Court orders that granted €3.97m judgment against developer and wife overturned

Orders granting a bank judgment of about €3.97m against a developer and his wife and requiring them hand over possession of 22 properties have been overturned by the Court of Appeal.

Court orders that granted €3.97m judgment against developer and wife overturned

By Ann O'Loughlin

Orders granting a bank judgment of about €3.97m against a developer and his wife and requiring them hand over possession of 22 properties have been overturned by the Court of Appeal.

Allied Irish Bank Mortgage Bank was not entitled to issue a demand in 2012 for repayment of €3.97m capital and interest arising from a 2005 loan when it had not complied with terms of a review of that loan, Mr Justice Paul Gilligan said in the three-judge court's judgment. The capital was repayable only from 2015, he said.

Patrick Hayes and Helena Crowley Hayes can now proceed with their claim for damages against the bank for breach of contract, misrepresentation, negligence and breach of duty, he added.

The proceedings arose from a loan consolidation facility for €4m given to the couple in 2005. An existing loan was secured on 22 residential properties in Co Cork then valued at an estimated €5m.

The couple in 2005 sought a 10-year facility from Allied Irish Bank Mortgage BANK (AIBMB) on the basis of an interest-only tracker mortgage. They had obtained an offer from Bank of Ireland for a 10-year facility, for repayment of interest only and a slightly better interest rate, but wanted to stay with AIBMB.

AIBMB was unable in 2005 to offer them an interest-only tracker rate basis mortgage beyond a period of five years.

The High Court found AIBMB's agents gave them assurances, if they took its five-year, interest-only facility offer, that would be reviewed in 2010 for the purpose of extending it for another five years on an interest-only repayment basis.

A bank official suggested in emails to Mr Hayes in 2005 that, "all things being equal", there would be no problem extending the interest-only period for another five years.

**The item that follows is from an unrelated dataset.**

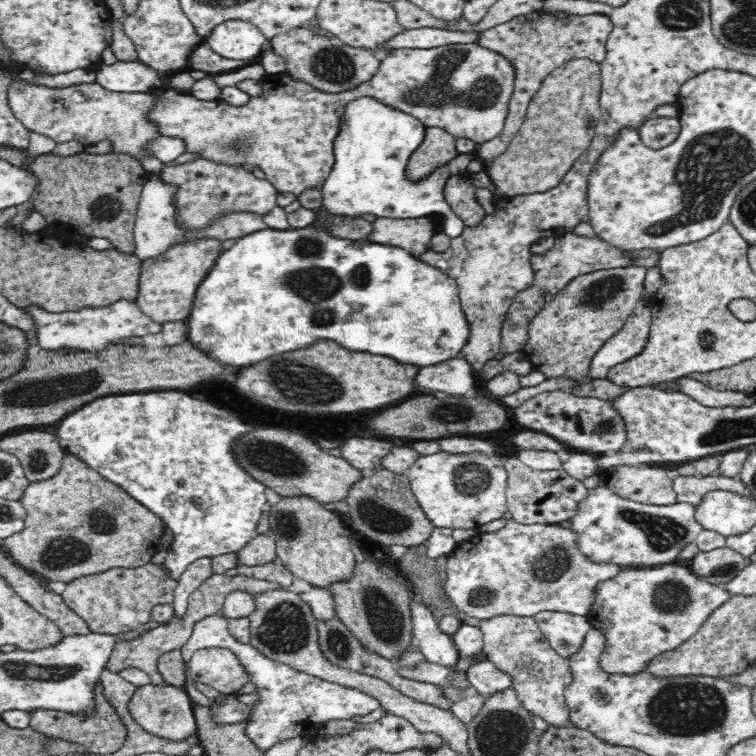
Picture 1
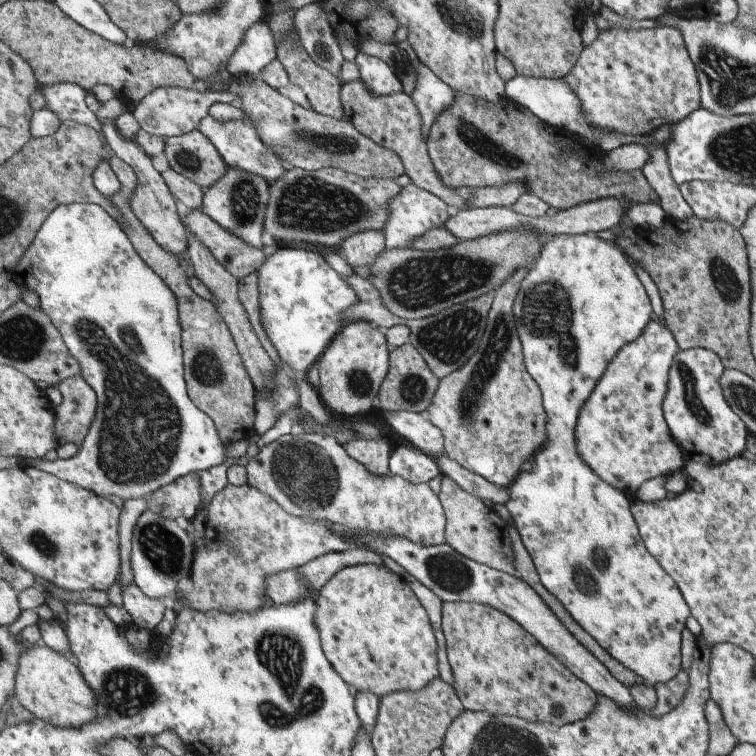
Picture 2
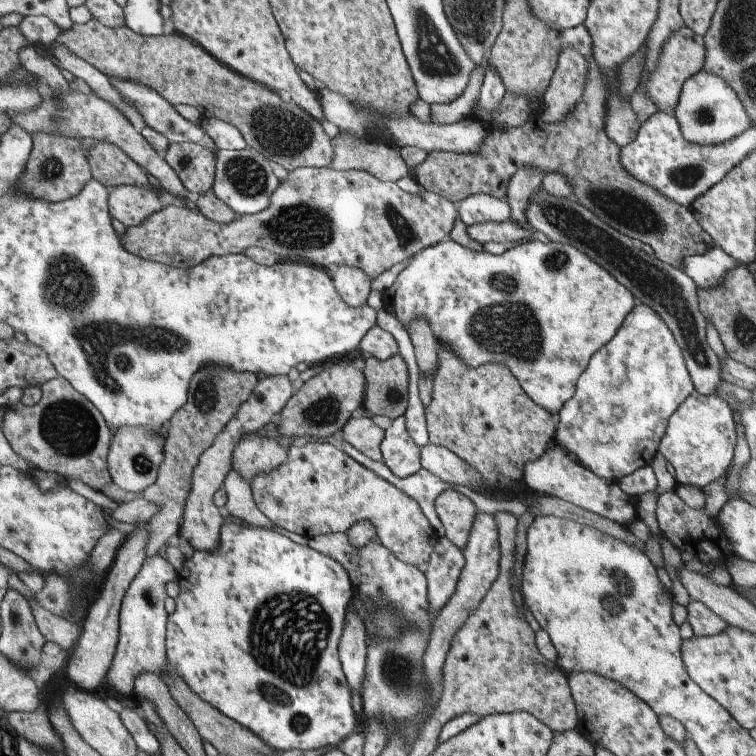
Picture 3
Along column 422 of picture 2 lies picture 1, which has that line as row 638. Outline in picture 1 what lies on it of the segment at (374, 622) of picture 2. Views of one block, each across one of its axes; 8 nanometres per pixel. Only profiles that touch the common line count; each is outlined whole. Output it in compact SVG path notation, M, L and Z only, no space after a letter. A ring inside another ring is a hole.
M674 563L652 568L623 568L614 578L597 586L595 601L587 614L592 627L606 635L606 649L599 658L600 669L608 674L633 675L644 671L646 662L666 650L680 646L690 639L706 619L732 595L724 585L715 585L704 577L696 576L691 568Z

Neither the bank nor Mr Hayes would have known in 2005 the financial crisis to follow would have such a catastrophic impact on the bank's finances, the value to loan ratio of the securities and the couple's rental income, the High Court said. It found there was a review in February 2010 but the circumstances were quite different from when the loan was negotiated in 2005 and all things were not "equal".

Mr Justice Gilligan, with whom Mr Justice Michael Peart and Mr Justice Gerard Hogan agreed, said the High Court erred in finding the February 2010 review complied with the written and other assurances given by the bank in 2005.

The promised review was a critical factor in inducing the Hayes' in 2005 to enter the loan contract with AIBMB, he said. The loan was to be reviewed with a view to continuing it on an interest-only basis for another five years so they would end up with a 10-year, interest-only loan.

The review as promised in 2005 could not, and did not, take place in 2010 because AIBMB was not then giving out five-year, interest-free loans or extensions to loans, he found. The 2005 loan was not reviewed for the purpose of a five-year extension and on an "all things being equal" basis.

The bank could not be allowed to benefit from its own failure to honour the terms of the collateral contract, he ruled.

While the original loan remains outstanding and remains to be repaid, the bank was not entitled to issue a demand in 2012 for repayment of capital and interest when it had not complied with the review, he said.

The obligation to repay capital and interest arose only from May 2015, when a 10-year, interest-only loan would have expired, he said. The couple paid accrued interest on the loan between 2010 and 2015, he noted.